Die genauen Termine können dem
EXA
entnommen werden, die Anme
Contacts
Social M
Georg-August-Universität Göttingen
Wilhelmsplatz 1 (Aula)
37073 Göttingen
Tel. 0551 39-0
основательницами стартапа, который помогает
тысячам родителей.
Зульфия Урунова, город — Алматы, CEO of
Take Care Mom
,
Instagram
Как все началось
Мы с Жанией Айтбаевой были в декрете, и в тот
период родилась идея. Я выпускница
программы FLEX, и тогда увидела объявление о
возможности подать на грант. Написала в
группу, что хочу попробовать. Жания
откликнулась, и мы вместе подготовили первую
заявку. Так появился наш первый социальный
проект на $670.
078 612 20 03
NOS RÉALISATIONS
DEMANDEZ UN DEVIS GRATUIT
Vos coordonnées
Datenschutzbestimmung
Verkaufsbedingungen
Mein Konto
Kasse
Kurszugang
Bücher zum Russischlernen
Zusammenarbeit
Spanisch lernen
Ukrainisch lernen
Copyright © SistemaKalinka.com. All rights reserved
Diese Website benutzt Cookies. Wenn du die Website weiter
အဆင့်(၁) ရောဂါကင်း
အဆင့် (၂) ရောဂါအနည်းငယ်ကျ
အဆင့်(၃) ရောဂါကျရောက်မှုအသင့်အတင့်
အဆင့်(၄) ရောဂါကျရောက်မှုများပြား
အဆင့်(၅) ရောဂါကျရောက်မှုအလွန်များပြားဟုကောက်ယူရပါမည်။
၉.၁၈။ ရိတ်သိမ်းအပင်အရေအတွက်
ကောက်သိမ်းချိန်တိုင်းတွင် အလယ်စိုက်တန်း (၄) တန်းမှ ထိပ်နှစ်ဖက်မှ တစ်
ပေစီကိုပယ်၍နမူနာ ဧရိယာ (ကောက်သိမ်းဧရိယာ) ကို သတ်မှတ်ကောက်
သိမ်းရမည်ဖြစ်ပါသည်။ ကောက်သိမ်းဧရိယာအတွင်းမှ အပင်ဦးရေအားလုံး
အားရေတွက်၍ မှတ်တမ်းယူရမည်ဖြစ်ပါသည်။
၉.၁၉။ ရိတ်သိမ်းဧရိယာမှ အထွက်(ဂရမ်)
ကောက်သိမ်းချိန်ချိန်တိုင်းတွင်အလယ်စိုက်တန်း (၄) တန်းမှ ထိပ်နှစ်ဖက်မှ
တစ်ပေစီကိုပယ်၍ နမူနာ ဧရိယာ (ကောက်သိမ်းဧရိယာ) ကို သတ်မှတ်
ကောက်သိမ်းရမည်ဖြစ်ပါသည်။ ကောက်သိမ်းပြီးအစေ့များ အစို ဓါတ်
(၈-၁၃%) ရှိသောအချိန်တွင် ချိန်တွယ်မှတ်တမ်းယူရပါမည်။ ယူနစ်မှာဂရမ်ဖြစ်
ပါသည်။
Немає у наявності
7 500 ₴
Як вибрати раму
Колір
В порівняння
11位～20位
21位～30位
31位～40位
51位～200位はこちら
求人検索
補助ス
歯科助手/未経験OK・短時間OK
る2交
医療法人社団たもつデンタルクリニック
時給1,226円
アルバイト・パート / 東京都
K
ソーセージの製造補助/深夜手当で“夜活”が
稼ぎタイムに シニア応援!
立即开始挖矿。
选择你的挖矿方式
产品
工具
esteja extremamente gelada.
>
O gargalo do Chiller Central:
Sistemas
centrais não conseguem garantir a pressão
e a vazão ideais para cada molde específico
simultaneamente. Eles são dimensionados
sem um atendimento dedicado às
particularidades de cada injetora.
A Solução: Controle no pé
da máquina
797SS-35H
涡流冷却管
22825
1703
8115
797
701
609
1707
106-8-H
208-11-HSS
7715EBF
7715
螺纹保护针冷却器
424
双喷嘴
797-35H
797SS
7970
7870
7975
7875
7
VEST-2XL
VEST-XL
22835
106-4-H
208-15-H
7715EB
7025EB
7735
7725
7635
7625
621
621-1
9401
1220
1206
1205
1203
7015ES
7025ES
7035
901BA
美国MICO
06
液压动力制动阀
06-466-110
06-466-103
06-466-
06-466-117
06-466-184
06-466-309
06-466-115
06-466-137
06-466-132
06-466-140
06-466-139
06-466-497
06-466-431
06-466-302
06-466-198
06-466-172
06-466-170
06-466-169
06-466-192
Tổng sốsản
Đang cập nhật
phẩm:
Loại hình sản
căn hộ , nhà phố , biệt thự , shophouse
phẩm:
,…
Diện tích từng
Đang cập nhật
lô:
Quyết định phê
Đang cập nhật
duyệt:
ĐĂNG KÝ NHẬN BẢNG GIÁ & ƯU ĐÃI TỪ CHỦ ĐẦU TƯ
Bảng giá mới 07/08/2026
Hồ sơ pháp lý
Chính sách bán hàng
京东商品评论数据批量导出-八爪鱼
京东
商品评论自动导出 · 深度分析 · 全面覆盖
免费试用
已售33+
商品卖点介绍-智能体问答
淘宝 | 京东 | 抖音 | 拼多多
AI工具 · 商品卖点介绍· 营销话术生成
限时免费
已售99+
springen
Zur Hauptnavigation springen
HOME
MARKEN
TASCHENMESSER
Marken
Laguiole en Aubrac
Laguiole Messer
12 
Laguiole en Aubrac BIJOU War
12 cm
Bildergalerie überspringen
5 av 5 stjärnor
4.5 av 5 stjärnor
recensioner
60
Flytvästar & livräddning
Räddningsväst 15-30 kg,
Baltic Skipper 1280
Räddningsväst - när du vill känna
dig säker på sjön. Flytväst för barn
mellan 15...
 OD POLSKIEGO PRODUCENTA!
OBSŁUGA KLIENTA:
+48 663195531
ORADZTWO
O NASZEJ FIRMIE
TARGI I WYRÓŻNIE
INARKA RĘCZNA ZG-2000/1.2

------------------------------------

Exercise goal.
Restate all of the material above exactly as written.

Exercise solution.
Die genauen Termine können dem
EXA
entnommen werden, die Anme
Contacts
Social M
Georg-August-Universität Göttingen
Wilhelmsplatz 1 (Aula)
37073 Göttingen
Tel. 0551 39-0
основательницами стартапа, который помогает
тысячам родителей.
Зульфия Урунова, город — Алматы, CEO of
Take Care Mom
,
Instagram
Как все началось
Мы с Жанией Айтбаевой были в декрете, и в тот
период родилась идея. Я выпускница
программы FLEX, и тогда увидела объявление о
возможности подать на грант. Написала в
группу, что хочу попробовать. Жания
откликнулась, и мы вместе подготовили первую
заявку. Так появился наш первый социальный
проект на $670.
078 612 20 03
NOS RÉALISATIONS
DEMANDEZ UN DEVIS GRATUIT
Vos coordonnées
Datenschutzbestimmung
Verkaufsbedingungen
Mein Konto
Kasse
Kurszugang
Bücher zum Russischlernen
Zusammenarbeit
Spanisch lernen
Ukrainisch lernen
Copyright © SistemaKalinka.com. All rights reserved
Diese Website benutzt Cookies. Wenn du die Website weiter
အဆင့်(၁) ရောဂါကင်း
အဆင့် (၂) ရောဂါအနည်းငယ်ကျ
အဆင့်(၃) ရောဂါကျရောက်မှုအသင့်အတင့်
အဆင့်(၄) ရောဂါကျရောက်မှုများပြား
အဆင့်(၅) ရောဂါကျရောက်မှုအလွန်များပြားဟုကောက်ယူရပါမည်။
၉.၁၈။ ရိတ်သိမ်းအပင်အရေအတွက်
ကောက်သိမ်းချိန်တိုင်းတွင် အလယ်စိုက်တန်း (၄) တန်းမှ ထိပ်နှစ်ဖက်မှ တစ်
ပေစီကိုပယ်၍နမူနာ ဧရိယာ (ကောက်သိမ်းဧရိယာ) ကို သတ်မှတ်ကောက်
သိမ်းရမည်ဖြစ်ပါသည်။ ကောက်သိမ်းဧရိယာအတွင်းမှ အပင်ဦးရေအားလုံး
အားရေတွက်၍ မှတ်တမ်းယူရမည်ဖြစ်ပါသည်။
၉.၁၉။ ရိတ်သိမ်းဧရိယာမှ အထွက်(ဂရမ်)
ကောက်သိမ်းချိန်ချိန်တိုင်းတွင်အလယ်စိုက်တန်း (၄) တန်းမှ ထိပ်နှစ်ဖက်မှ
တစ်ပေစီကိုပယ်၍ နမူနာ ဧရိယာ (ကောက်သိမ်းဧရိယာ) ကို သတ်မှတ်
ကောက်သိမ်းရမည်ဖြစ်ပါသည်။ ကောက်သိမ်းပြီးအစေ့များ အစို ဓါတ်
(၈-၁၃%) ရှိသောအချိန်တွင် ချိန်တွယ်မှတ်တမ်းယူရပါမည်။ ယူနစ်မှာဂရမ်ဖြစ်
ပါသည်။
Немає у наявності
7 500 ₴
Як вибрати раму
Колір
В порівняння
11位～20位
21位～30位
31位～40位
51位～200位はこちら
求人検索
補助ス
歯科助手/未経験OK・短時間OK
る2交
医療法人社団たもつデンタルクリニック
時給1,226円
アルバイト・パート / 東京都
K
ソーセージの製造補助/深夜手当で“夜活”が
稼ぎタイムに シニア応援!
立即开始挖矿。
选择你的挖矿方式
产品
工具
esteja extremamente gelada.
>
O gargalo do Chiller Central:
Sistemas
centrais não conseguem garantir a pressão
e a vazão ideais para cada molde específico
simultaneamente. Eles são dimensionados
sem um atendimento dedicado às
particularidades de cada injetora.
A Solução: Controle no pé
da máquina
797SS-35H
涡流冷却管
22825
1703
8115
797
701
609
1707
106-8-H
208-11-HSS
7715EBF
7715
螺纹保护针冷却器
424
双喷嘴
797-35H
797SS
7970
7870
7975
7875
7
VEST-2XL
VEST-XL
22835
106-4-H
208-15-H
7715EB
7025EB
7735
7725
7635
7625
621
621-1
9401
1220
1206
1205
1203
7015ES
7025ES
7035
901BA
美国MICO
06
液压动力制动阀
06-466-110
06-466-103
06-466-
06-466-117
06-466-184
06-466-309
06-466-115
06-466-137
06-466-132
06-466-140
06-466-139
06-466-497
06-466-431
06-466-302
06-466-198
06-466-172
06-466-170
06-466-169
06-466-192
Tổng sốsản
Đang cập nhật
phẩm:
Loại hình sản
căn hộ , nhà phố , biệt thự , shophouse
phẩm:
,…
Diện tích từng
Đang cập nhật
lô:
Quyết định phê
Đang cập nhật
duyệt:
ĐĂNG KÝ NHẬN BẢNG GIÁ & ƯU ĐÃI TỪ CHỦ ĐẦU TƯ
Bảng giá mới 07/08/2026
Hồ sơ pháp lý
Chính sách bán hàng
京东商品评论数据批量导出-八爪鱼
京东
商品评论自动导出 · 深度分析 · 全面覆盖
免费试用
已售33+
商品卖点介绍-智能体问答
淘宝 | 京东 | 抖音 | 拼多多
AI工具 · 商品卖点介绍· 营销话术生成
限时免费
已售99+
springen
Zur Hauptnavigation springen
HOME
MARKEN
TASCHENMESSER
Marken
Laguiole en Aubrac
Laguiole Messer
12 
Laguiole en Aubrac BIJOU War
12 cm
Bildergalerie überspringen
5 av 5 stjärnor
4.5 av 5 stjärnor
recensioner
60
Flytvästar & livräddning
Räddningsväst 15-30 kg,
Baltic Skipper 1280
Räddningsväst - när du vill känna
dig säker på sjön. Flytväst för barn
mellan 15...
 OD POLSKIEGO PRODUCENTA!
OBSŁUGA KLIENTA:
+48 663195531
ORADZTWO
O NASZEJ FIRMIE
TARGI I WYRÓŻNIE
INARKA RĘCZNA ZG-2000/1.2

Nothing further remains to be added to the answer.